Pero en aquel viaje la liberada zona roja (no sólo la alemana) y sus ciudades prohibidas eran el objetivo. Además de Berlín pude recorrer Leizpig, Dresden o Postdam en Alemania o ver Praga y una prostitución infantil de carretera amparada por los propios padres en sus alrededores, Bratislava, su pobreza y su semejanza con cualquier ciudad del interior de Portugal y la Budapest de la “Tierra de los hombres” o magiares que beben “Unicum”, un licor que sabe a rayos y que destroza para siempre a 40º la garganta del que se atreva a probarlo.

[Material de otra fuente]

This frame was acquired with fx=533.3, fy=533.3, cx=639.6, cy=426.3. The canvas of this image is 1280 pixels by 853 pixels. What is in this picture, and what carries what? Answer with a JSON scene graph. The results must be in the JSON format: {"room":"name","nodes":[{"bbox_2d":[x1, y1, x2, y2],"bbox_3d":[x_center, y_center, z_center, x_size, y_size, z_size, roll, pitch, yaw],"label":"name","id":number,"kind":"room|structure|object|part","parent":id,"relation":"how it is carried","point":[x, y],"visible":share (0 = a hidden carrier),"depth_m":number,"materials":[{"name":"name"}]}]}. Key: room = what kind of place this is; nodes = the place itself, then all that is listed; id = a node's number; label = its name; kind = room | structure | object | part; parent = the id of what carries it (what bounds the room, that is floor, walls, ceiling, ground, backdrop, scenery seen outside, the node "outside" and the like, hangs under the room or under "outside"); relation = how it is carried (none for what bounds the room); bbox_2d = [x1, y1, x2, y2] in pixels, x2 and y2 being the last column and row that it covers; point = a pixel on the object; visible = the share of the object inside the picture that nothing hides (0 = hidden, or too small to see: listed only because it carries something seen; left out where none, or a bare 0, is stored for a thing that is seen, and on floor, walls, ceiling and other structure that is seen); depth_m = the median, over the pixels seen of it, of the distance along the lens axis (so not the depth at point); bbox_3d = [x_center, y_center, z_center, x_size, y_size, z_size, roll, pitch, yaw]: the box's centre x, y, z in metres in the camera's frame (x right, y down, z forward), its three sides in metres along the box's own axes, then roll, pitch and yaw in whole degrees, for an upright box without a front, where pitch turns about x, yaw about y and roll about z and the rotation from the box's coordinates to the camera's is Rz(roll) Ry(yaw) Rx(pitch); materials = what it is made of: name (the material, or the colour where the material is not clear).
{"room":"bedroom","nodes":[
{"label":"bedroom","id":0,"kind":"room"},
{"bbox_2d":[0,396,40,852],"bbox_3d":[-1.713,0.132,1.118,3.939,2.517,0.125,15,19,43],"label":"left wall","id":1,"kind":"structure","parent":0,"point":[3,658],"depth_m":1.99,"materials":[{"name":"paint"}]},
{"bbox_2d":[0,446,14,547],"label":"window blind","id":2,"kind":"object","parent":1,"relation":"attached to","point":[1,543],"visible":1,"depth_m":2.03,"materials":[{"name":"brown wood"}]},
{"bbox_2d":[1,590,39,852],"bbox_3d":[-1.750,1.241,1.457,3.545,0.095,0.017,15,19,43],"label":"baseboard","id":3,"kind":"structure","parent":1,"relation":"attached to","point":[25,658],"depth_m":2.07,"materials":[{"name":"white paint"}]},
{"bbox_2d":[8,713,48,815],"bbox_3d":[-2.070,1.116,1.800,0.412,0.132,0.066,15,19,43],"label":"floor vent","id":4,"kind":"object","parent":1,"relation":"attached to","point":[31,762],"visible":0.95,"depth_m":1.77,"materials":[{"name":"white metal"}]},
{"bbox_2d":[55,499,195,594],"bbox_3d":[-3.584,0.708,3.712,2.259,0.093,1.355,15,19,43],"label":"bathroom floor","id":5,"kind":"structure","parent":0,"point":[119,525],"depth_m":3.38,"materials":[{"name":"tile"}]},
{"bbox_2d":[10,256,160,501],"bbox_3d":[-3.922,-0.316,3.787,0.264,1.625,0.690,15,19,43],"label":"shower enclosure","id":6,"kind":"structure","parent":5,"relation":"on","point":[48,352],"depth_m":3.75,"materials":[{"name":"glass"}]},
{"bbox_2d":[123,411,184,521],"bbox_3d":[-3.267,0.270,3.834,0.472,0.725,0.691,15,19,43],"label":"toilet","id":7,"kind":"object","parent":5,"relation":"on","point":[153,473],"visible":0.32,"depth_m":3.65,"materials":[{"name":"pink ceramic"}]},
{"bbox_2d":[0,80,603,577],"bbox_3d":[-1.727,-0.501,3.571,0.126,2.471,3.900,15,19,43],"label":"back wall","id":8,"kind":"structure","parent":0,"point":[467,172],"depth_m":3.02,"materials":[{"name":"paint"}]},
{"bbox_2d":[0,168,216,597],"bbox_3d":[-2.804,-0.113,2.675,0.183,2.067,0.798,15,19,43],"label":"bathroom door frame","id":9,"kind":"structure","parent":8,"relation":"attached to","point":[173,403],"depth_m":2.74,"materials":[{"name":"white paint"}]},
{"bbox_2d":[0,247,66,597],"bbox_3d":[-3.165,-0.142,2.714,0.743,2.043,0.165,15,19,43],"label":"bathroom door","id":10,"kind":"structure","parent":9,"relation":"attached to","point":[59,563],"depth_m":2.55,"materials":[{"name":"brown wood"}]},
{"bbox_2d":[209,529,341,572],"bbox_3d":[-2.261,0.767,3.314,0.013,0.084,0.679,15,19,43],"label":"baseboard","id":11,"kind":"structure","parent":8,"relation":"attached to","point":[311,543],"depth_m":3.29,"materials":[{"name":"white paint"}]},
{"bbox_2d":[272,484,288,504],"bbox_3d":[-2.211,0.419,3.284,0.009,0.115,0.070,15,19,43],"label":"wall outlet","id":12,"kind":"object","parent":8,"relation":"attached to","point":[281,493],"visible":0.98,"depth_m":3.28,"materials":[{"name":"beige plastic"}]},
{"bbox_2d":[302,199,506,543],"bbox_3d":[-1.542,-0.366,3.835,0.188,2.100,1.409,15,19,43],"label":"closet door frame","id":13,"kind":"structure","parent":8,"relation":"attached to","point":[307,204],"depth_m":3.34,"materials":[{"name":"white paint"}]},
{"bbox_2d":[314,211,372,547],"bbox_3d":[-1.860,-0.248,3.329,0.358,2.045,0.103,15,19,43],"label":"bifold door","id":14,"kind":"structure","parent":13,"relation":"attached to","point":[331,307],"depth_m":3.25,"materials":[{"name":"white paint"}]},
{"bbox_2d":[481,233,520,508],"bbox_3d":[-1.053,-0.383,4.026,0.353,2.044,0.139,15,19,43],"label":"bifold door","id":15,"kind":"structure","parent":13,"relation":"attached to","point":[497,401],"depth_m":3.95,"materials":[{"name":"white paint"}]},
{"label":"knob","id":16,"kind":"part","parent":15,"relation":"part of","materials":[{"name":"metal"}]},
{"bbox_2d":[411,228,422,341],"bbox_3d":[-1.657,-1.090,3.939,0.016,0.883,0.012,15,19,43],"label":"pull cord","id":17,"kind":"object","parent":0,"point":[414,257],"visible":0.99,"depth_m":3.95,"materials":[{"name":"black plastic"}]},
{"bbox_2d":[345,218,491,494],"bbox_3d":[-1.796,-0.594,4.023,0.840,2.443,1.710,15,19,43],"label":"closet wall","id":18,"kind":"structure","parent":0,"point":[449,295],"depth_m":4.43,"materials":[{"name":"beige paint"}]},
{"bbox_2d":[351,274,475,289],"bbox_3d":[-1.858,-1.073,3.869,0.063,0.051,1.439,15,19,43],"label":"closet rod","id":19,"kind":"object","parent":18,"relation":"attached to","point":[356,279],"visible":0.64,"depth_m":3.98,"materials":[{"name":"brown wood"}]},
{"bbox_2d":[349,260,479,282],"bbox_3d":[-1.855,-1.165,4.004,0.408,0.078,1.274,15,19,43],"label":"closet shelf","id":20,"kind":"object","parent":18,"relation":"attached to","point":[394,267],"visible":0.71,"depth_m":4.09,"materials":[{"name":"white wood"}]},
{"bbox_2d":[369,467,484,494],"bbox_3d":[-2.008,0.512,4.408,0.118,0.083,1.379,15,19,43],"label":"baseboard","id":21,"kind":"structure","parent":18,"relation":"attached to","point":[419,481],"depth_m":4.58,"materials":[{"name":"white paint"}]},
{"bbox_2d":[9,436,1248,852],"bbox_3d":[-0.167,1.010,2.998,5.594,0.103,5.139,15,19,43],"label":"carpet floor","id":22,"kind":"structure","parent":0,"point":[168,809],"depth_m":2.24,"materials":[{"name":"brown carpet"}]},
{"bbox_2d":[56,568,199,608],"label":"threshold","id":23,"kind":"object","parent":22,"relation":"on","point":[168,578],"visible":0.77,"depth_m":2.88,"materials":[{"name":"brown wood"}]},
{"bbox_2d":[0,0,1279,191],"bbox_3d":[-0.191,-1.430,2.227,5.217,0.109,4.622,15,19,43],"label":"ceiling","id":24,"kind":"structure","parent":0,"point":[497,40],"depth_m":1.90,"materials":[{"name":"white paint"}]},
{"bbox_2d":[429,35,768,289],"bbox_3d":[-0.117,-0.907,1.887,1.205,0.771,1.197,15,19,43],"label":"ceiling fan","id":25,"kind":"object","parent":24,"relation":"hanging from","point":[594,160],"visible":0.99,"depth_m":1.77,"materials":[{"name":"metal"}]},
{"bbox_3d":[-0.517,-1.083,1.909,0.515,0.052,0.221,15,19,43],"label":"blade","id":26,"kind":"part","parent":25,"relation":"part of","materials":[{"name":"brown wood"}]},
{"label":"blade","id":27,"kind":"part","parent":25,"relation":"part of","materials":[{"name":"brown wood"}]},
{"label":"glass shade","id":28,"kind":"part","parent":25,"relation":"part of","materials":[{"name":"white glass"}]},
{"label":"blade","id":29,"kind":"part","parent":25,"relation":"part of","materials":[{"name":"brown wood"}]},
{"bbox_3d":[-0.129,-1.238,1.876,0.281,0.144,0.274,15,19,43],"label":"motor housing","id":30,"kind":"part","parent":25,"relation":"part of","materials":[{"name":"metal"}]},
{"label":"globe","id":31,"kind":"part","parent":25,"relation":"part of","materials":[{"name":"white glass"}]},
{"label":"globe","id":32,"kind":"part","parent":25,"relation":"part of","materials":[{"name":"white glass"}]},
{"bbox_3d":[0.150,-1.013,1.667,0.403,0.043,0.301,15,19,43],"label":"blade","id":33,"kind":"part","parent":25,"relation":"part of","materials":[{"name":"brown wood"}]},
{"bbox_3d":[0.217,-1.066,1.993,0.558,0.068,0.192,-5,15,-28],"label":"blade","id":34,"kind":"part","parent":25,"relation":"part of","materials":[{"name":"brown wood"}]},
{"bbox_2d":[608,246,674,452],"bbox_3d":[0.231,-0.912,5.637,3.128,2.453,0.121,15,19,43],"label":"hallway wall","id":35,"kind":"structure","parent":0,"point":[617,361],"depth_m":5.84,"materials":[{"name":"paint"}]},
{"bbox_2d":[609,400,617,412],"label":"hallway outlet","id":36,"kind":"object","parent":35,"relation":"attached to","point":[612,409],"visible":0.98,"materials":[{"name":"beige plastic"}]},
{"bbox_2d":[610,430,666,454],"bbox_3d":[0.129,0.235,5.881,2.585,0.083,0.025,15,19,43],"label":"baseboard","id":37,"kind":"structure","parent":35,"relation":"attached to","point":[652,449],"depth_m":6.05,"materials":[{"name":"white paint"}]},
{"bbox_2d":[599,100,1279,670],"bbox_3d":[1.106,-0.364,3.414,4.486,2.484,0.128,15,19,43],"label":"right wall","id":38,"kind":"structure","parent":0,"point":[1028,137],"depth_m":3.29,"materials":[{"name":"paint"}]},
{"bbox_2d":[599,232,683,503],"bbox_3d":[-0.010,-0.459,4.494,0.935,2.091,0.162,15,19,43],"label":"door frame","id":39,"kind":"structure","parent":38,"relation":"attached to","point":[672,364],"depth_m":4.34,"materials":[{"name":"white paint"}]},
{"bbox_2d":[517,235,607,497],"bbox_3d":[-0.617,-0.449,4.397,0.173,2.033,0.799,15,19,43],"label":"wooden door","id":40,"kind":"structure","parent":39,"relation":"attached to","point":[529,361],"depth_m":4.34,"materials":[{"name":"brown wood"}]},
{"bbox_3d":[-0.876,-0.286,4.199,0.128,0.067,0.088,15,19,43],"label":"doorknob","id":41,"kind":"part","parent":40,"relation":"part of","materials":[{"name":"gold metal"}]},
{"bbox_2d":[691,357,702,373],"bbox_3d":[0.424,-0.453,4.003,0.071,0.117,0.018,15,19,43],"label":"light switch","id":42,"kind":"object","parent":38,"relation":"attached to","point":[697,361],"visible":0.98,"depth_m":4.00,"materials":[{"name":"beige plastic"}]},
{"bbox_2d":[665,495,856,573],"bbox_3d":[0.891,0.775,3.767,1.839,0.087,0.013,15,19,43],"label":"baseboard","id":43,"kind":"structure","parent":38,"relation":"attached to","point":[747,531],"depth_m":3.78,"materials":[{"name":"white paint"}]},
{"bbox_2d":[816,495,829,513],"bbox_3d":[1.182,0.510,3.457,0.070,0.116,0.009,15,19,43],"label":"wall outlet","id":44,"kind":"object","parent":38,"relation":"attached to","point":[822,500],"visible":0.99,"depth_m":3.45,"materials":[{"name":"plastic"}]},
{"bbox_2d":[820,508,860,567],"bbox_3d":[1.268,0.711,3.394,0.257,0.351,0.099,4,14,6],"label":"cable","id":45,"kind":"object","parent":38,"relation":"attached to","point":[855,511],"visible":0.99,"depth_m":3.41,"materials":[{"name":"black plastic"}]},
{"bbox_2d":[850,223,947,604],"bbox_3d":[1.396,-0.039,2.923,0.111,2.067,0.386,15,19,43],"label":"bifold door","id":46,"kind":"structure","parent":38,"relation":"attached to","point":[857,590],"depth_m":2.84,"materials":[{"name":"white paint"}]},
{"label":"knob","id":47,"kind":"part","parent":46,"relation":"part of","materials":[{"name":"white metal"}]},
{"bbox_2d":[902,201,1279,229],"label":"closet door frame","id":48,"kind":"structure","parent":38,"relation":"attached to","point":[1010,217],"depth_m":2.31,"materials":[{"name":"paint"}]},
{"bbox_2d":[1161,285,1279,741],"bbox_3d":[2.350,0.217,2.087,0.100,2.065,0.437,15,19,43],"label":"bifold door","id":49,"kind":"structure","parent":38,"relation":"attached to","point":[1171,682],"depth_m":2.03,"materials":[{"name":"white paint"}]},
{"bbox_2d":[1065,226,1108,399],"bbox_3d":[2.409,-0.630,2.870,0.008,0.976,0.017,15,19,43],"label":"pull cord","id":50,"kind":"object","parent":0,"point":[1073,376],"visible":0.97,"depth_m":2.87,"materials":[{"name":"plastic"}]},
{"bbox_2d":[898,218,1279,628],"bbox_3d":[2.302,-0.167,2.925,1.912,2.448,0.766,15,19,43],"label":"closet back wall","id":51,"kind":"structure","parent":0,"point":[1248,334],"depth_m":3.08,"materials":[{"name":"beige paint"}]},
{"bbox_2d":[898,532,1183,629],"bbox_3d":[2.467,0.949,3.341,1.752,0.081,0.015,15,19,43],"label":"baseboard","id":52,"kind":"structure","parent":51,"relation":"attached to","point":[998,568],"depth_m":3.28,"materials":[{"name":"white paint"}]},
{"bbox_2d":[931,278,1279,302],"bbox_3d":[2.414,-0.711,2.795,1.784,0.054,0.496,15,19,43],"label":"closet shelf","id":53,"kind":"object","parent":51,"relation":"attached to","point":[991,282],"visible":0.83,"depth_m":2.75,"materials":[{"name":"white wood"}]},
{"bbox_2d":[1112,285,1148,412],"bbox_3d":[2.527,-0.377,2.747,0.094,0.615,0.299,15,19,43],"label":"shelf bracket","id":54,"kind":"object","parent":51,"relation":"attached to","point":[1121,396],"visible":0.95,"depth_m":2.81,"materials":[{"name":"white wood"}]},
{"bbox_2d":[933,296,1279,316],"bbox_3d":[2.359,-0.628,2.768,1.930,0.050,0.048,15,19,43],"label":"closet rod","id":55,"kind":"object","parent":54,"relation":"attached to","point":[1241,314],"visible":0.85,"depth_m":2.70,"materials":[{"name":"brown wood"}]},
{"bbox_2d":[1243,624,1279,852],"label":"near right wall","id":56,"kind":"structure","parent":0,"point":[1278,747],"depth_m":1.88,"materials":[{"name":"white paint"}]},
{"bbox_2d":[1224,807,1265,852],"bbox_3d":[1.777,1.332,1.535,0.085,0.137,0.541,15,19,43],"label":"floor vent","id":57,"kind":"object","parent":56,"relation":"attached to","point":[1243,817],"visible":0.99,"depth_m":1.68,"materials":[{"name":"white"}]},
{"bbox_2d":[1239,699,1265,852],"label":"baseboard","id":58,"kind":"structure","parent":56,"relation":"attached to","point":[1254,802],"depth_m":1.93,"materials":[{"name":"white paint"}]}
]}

De todo ello, de todo lo que pude asimilar durante el recorrido, hay tres cosas que destacaría sobremanera después de tantos años: La cantidad de grúas que se alzaban sobre los tejados de cualquiera de las ciudades rojas – el paisaje era irreal -, la falta de gente en las calles de Leizpig o Dresden y, sobre todo, la cantidad de antenas parabólicas recién compradas que poblaban las fachadas uniformes y tristes de los edificios de la Alemania del Este o Chequia. Cualquier pueblo o ciudad que atravesaras estaba repleto de pequeñas plataformas amarillas que como hongos daban color a los edificios. Supongo que tras muchos años de información unidireccional o, simplemente, por la absoluta carencia de ella, los habitantes, ávidos por conocer el nuevo mundo, antes de tirar el Trabant, buscar un trabajo mejor remunerado en el paraíso del Oeste o intentar adquirir una nueva casa en cinco mil cómodos plazos, buscaron saber. Porque entonces y ahora no hay nada peor que no saber qué es lo que pasa. Y ellos habían estado durante muchos años sordos y ciegos. De eso no tengo dudas. De otras muchas cosas sí, pero ahora no vienen a cuento.